In Kagan's plan, after Baghdad is secure, we have to go clear and hold the rest of Iraq. This means still more troops will be needed, beyond the initial surge, because the troops in Baghdad have to stay there.

Where will these troops come from? Kagan says that the Pentagon will have to expand the size of the Army and Marines by at least 30,000 a year over the next two years. However, according to some very high-ranking officers who deal firsthand with these sorts of issues, the Army can recruit, train, and equip only about 7,000 combat troops a year. This is a physical limit, constrained by the number of bases, trainers, supplies, and other elements of infrastructure.

Kagan writes, "The President must call for young Americans to volunteer to defend the nation in a time of crisis." Given the unpopularity of the president, and of this war, this seems unlikely. After the Sept. 11 attacks, when Bush was at peak popularity, and when the country was experiencing a surge of patriotism, Congress passed a bill expanding the size of the Army by 30,000 troops. Five years later, the Army has actually expanded by just 23,000 troops. It's still 7,000 troops short of that target. How does Kagan expect to attract 30,000 more in just one year, much less to do so two years in a row?

… if Kagan's advice is followed, the surged troops will have plenty on their hands. Kagan writes that they will have to fight the bad guys - and provide food, water, electricity, and other essential services. It's not as if they haven't been trying to do all that for the past three and a half years.

How long will the surged troops have to stay? Kagan writes that "the security situation" "improves within 18-24 months and we can begin going home." But given the way the numbers add up, this seems extremely unlikely. For one thing, they'll have to be replaced by Iraqi soldiers, but if all the American troops are engaged in counterinsurgency, who's training the Iraqis? Current administration policy calls for embedding U.S. advisers within Iraqi units. Kagan is opposed to that policy. He favors expanding U.S. units and having some Iraqi units tag along. He claims that those Iraqis will be trained "much more effectively" his way, "because they will be partnered with and fighting with our excellent soldiers."

This is simply wrongheaded. Indigenous soldiers are best trained by taking the lead in military operations.

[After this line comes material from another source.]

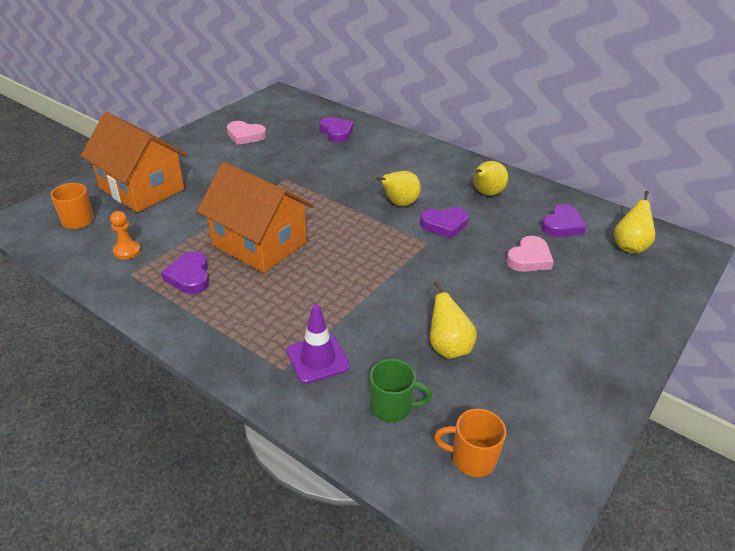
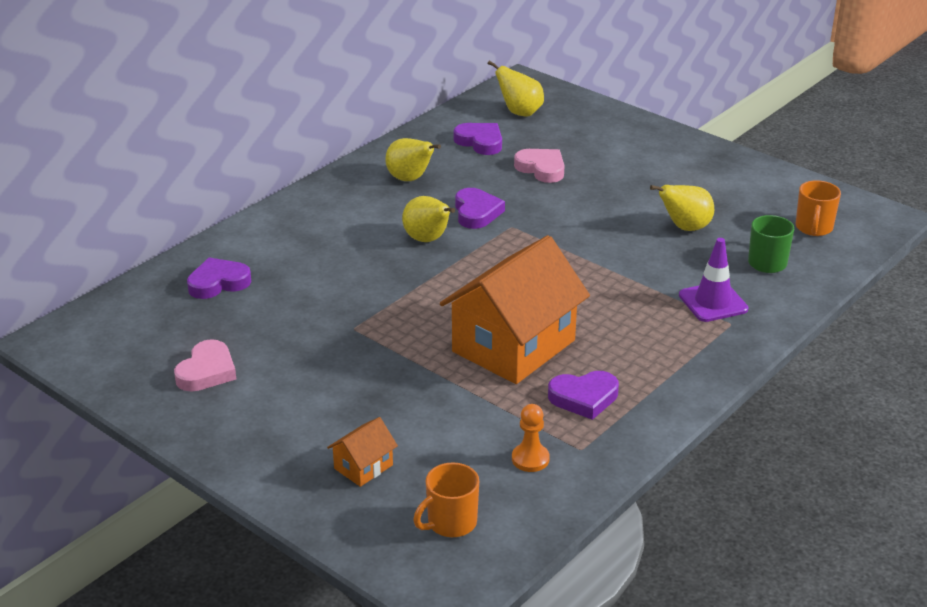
camera: 85 degrees left, 5 degrees down
(142, 189) = (363, 467): orange house -> orange house, size x0.42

They gain most legitimacy in a counterinsurgency campaign if the local population sees them as being in charge, not as sitting quietly in the occupier's back seat.

One reassuring moment in President Bush's press conference today came when he said that if he did decide to surge more troops to Iraq, he would do so only if there were "a specific mission that can be accomplished with more troops." Kagan's briefing doesn't spell out that mission, doesn't show it can be accomplished with more troops, at least not with the number of extra troops that are remotely available.
But this seems to be the plan. This is what we'll be told is January is just what we'll do. And that's what is really afoot.

Actually what's really afoot - enlarging our military, already larger than the next twenty militaries in the world, combined - is getting the empire thing right. Getting the number of Imperial Storm Troopers right, and in the right places at the right time, to fight the Rebel Alliance, is hard work when you have to operate in a pseudo-democracy with a somewhat free press and elections at awkward times and all the rest. No, wait. That was Star Wars, where the Rebel Alliance was the good guys - Luke Skywalker and Yoda and all. Things got switched around. How did that happen?